The Battle of Maguwo (Pertempuran Maguwo) was a battle between the newly founded Indonesian People's Security Agency against the Imperial Japanese military, which occurred on 2 October 1945 in Yogyakarta.

== Background ==
Following the Surrender of Japan on 15 August, Indonesia proclaimed independence on 17 August 1945. At the time of the proclamation, most of Indonesia was still under Japanese occupation. Soon after, the Preparatory Committee for Indonesian Independence established the People's Security Agency or BKR on 22 August 1945. The BKR in Yogyakarta was formed from former Heiho members. Yogyakarta was one of the places where Japanese air power was concentrated. Maguwo Air Base was under control of the Japanese Kaigun Kokusho headquartered in Surabaya.

== Battle ==
On 2 October 1945, at 5 A.M., Indonesian troops were given orders to hold their positions as preparation for the attack.
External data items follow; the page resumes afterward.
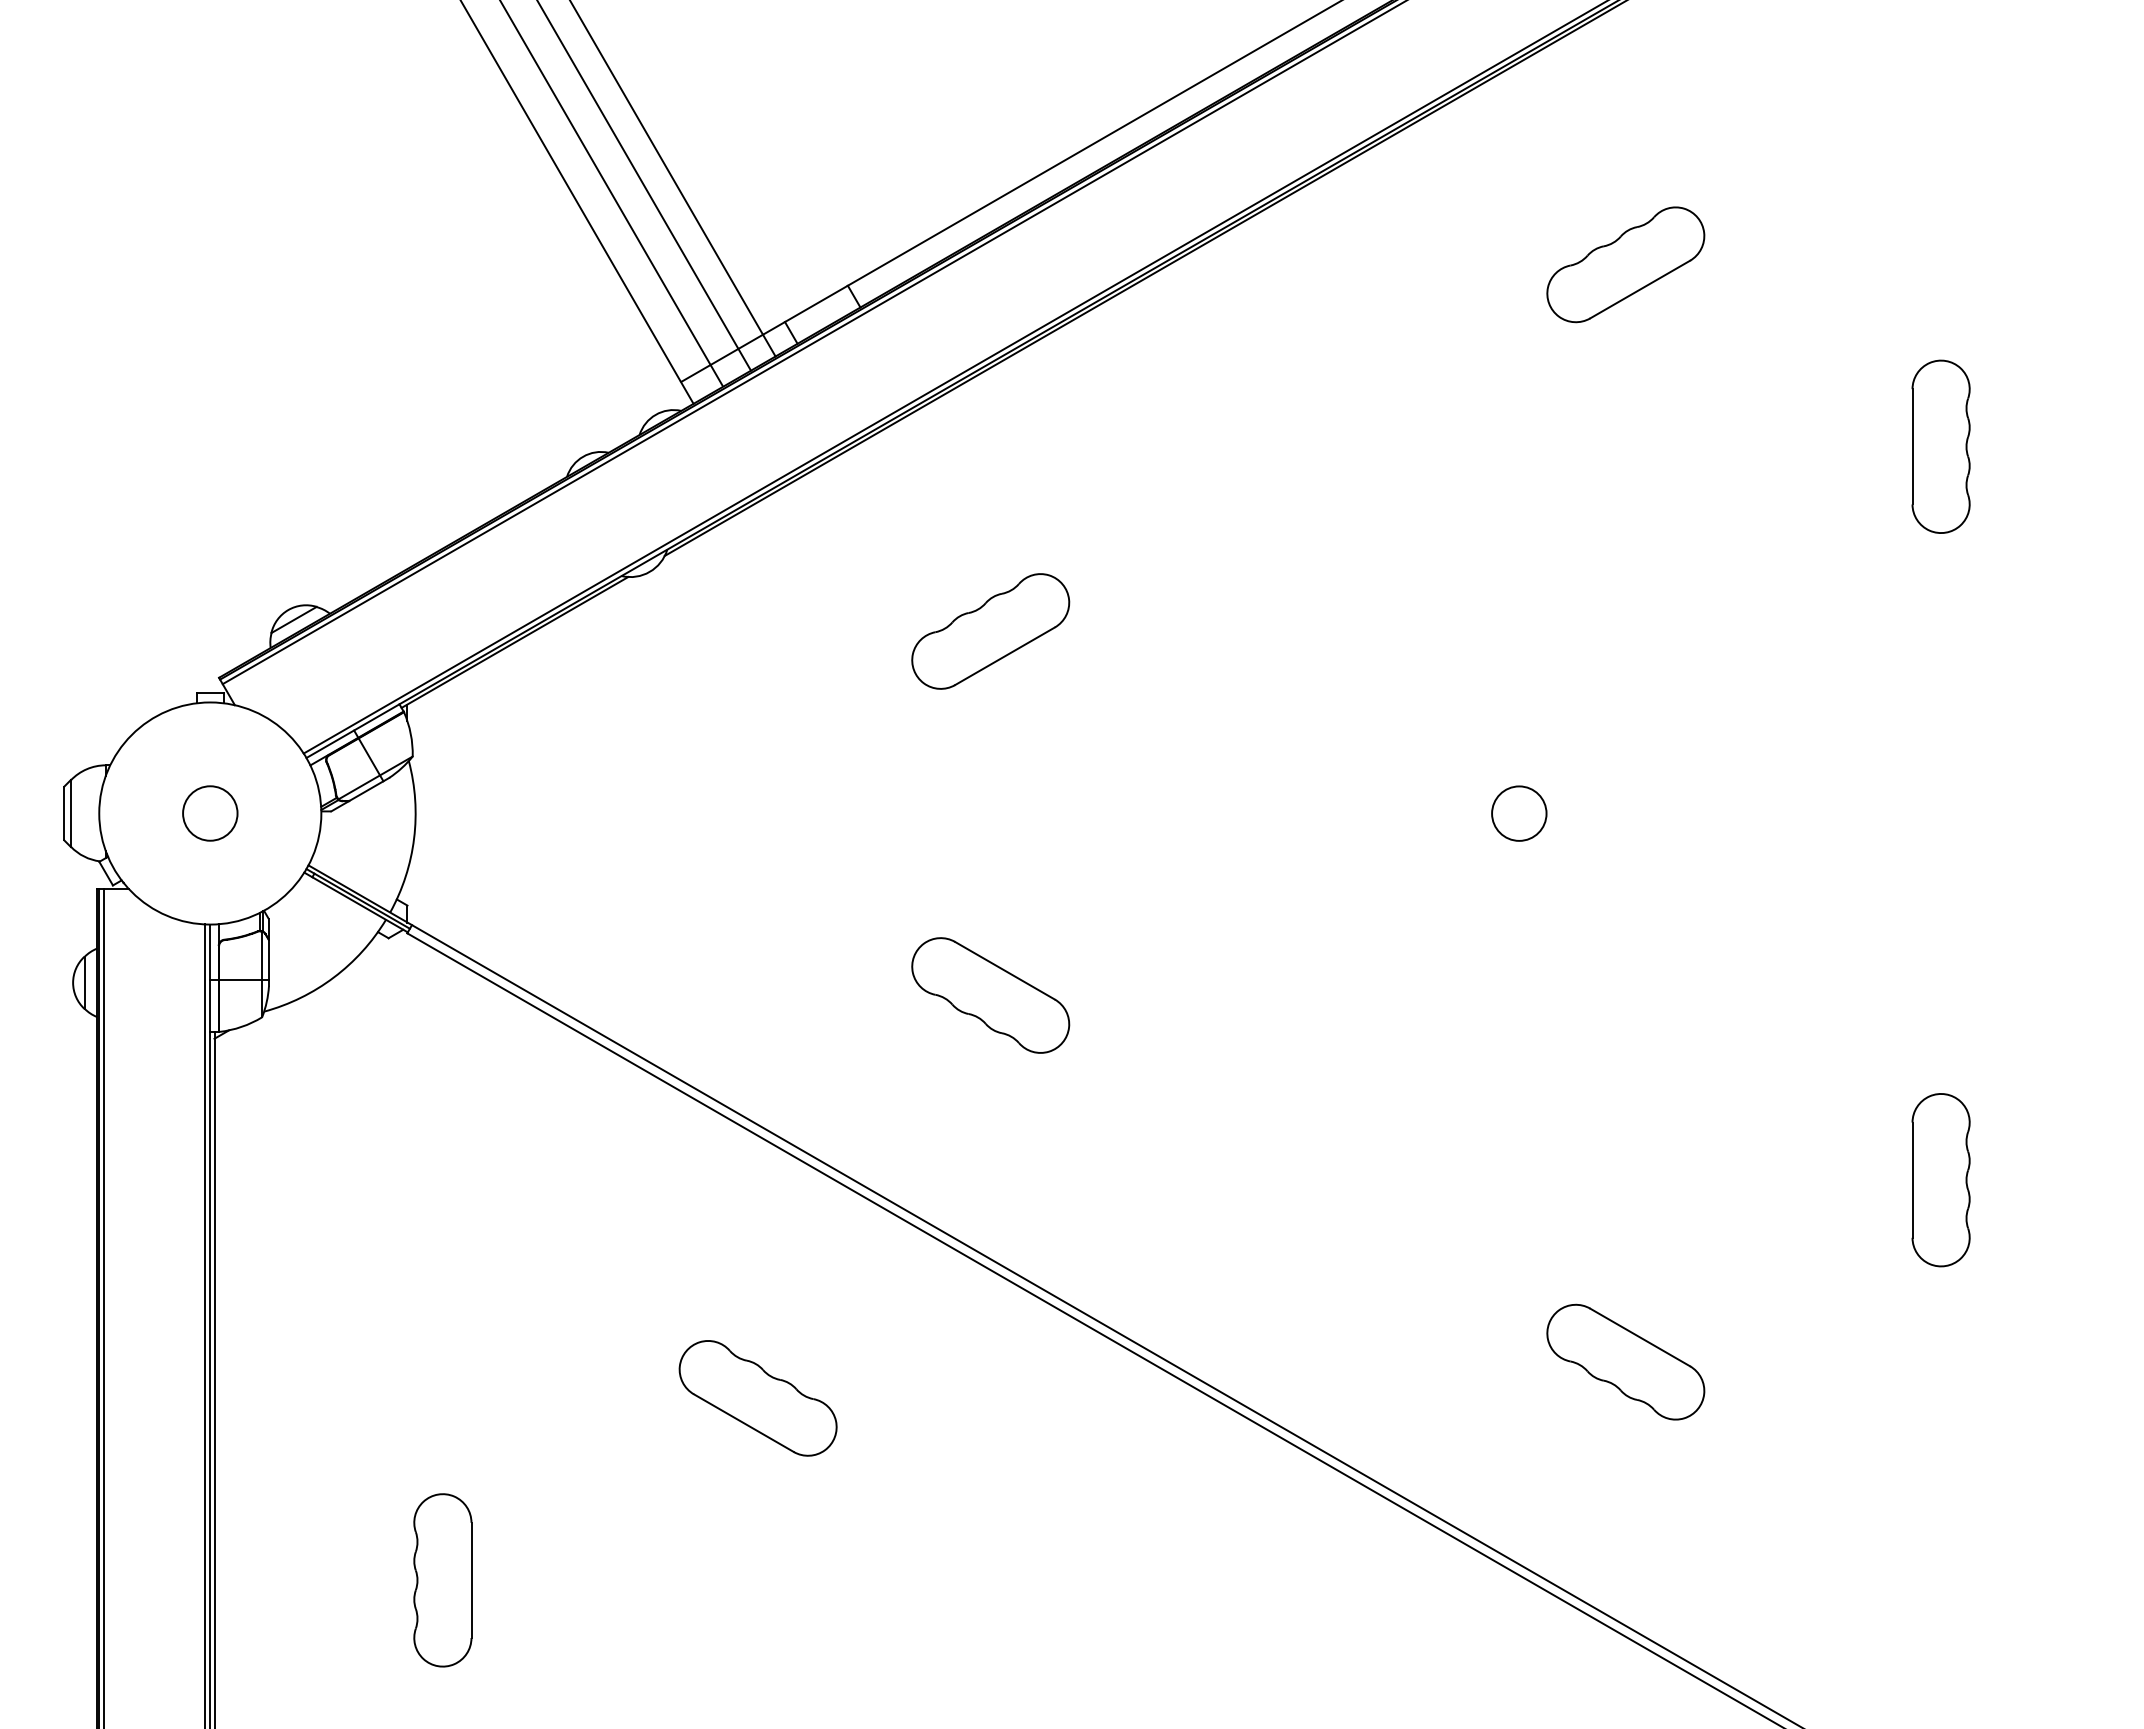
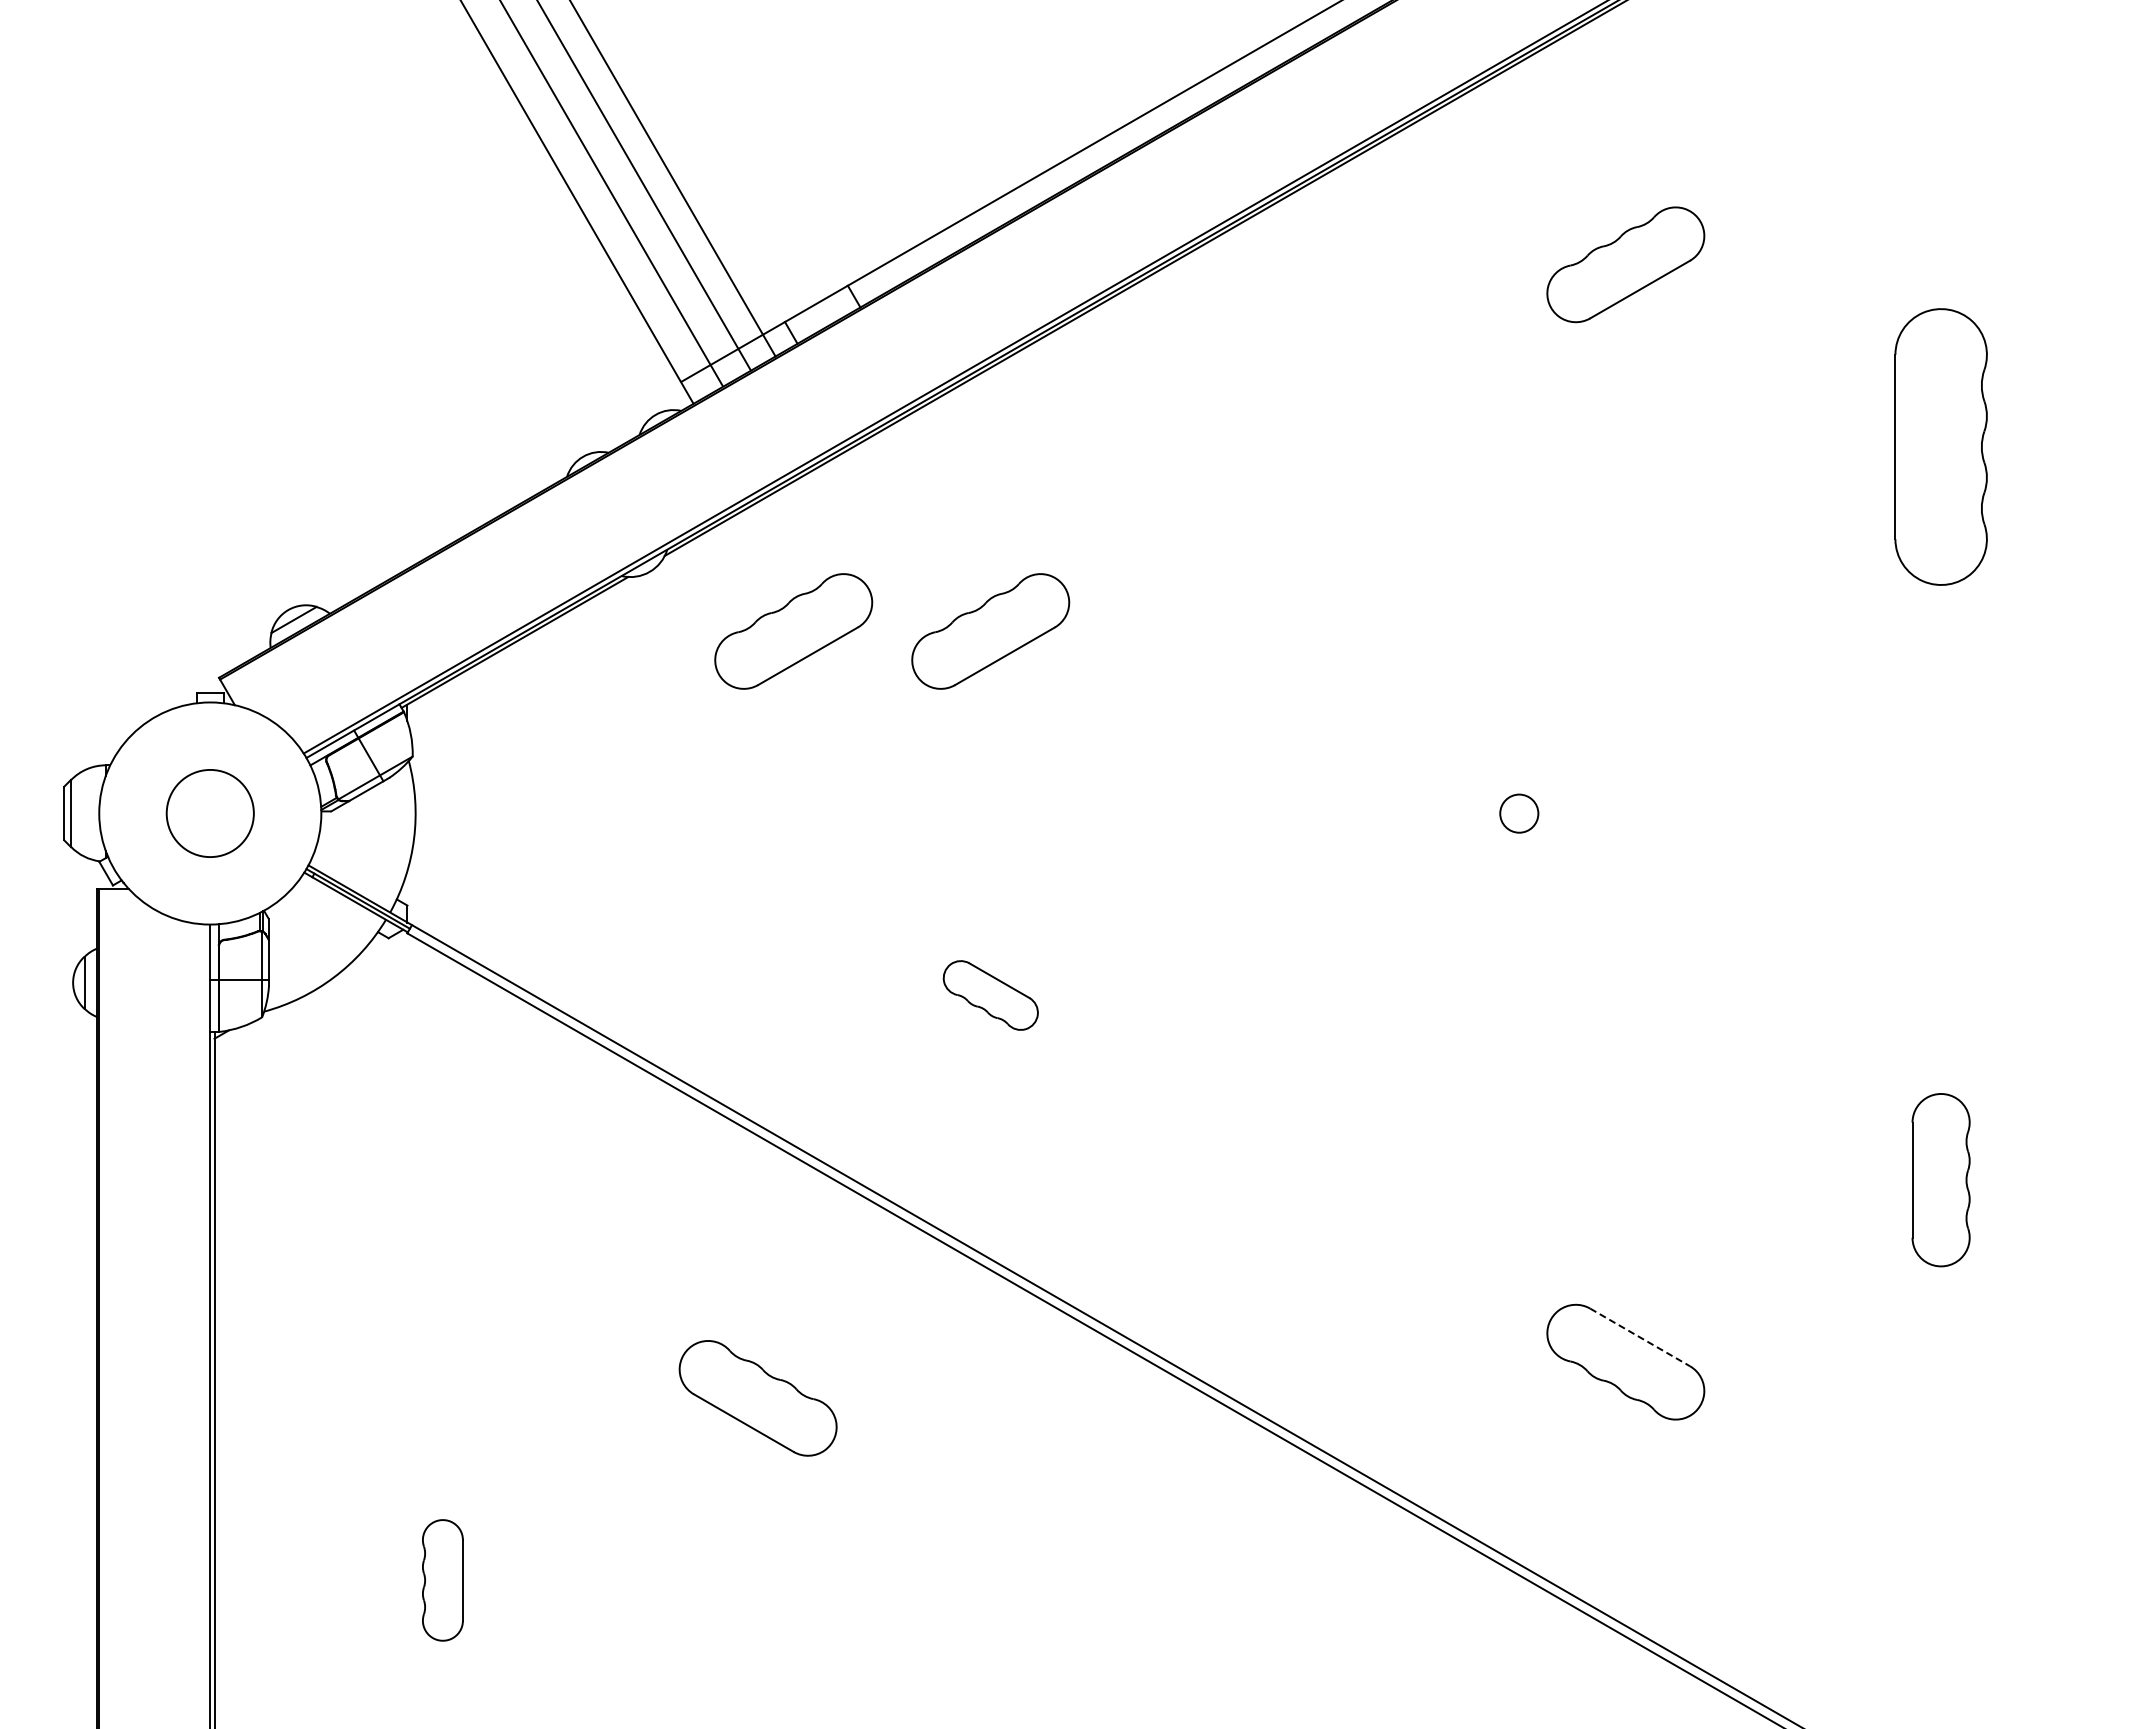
line at (813, 343): present -> none
part at (1940, 446) size: 60x175 px -> 94x278 px
part at (793, 631): none -> present
circle at (210, 813) diameter: 54 px -> 87 px
circle at (1519, 813) diameter: 54 px -> 38 px
part at (990, 995) size: 160x117 px -> 97x71 px
line at (104, 1306): present -> none
line at (205, 1324): present -> none
line at (1640, 1337): solid -> dashed
part at (442, 1580) size: 60x175 px -> 42x123 px
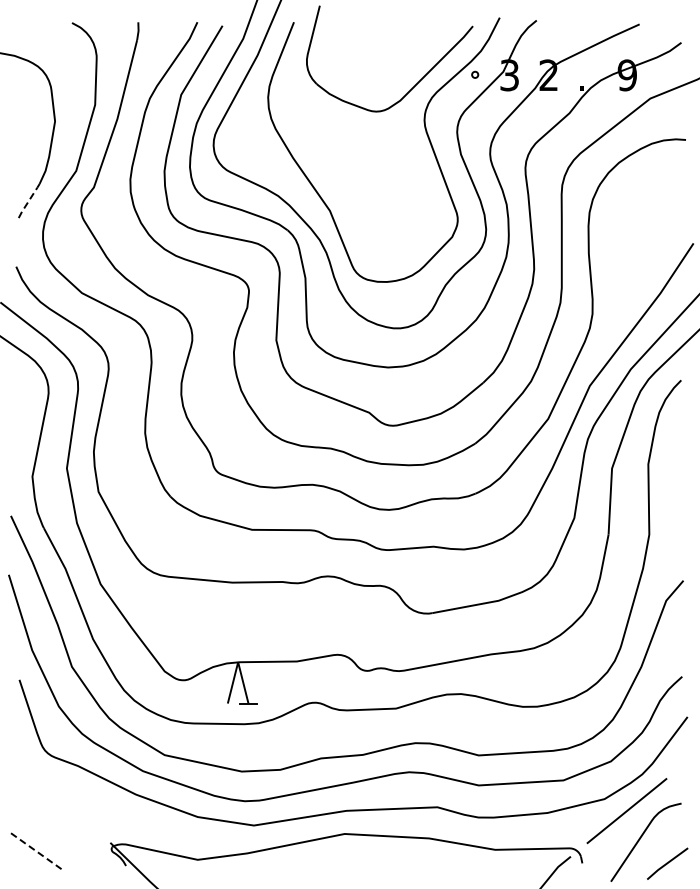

BKR Udara Maguwo launched the attack against the Japanese garrison at Maguwo Air Base, led by Surojo, a former luchtschutter in the Militaire Luchtvaart. Surojo begun the attack by throwing grenade at the Air Base tower, signaling BKR Pusat and Yogyakarta Timur to start the attack which was carried out at day, and sudden during breaktime, leaving little time for the garrison to mount a defensive position leading to the defeat, and surrender of the remaining Japanese garrison. In the midst of the battle, 3 aircraft were able to escape, but one of the pilots was shot dead when he was about to enter the cockpit of his aircraft.

Indonesian forces also attacked a Japanese Transportation Post (Perhubungan PHB) located in Sambilegi Village, north of Maguwo Air Base. During the battle of Maguwo Air Base, BKR Udara Maguwo was also tasked to attack areas east of the Tambakbayan river, while the western side was attacked by BKR Pusat. The Japanese garrison retreated to south of Padasan village and hid in shelters that they had prepared beforehand, but they would later be captured by Indonesian forces.

== Aftermath ==
After the Japanese defeat, the Indonesian forces managed to capture 17 rifles, 6 Stens, and 2 pistols. The Indonesian forces also captured around 50 aircraft in the Air Base, and took over the Air Base's facilities. During the Battle of Kotabaru on 7 October 1945, BKR Udara Maguwo was tasked to isolate Japanese forces in Wonocatur and Maguwo to prevent the Japanese from reinforcing their headquarters in Kotabaru.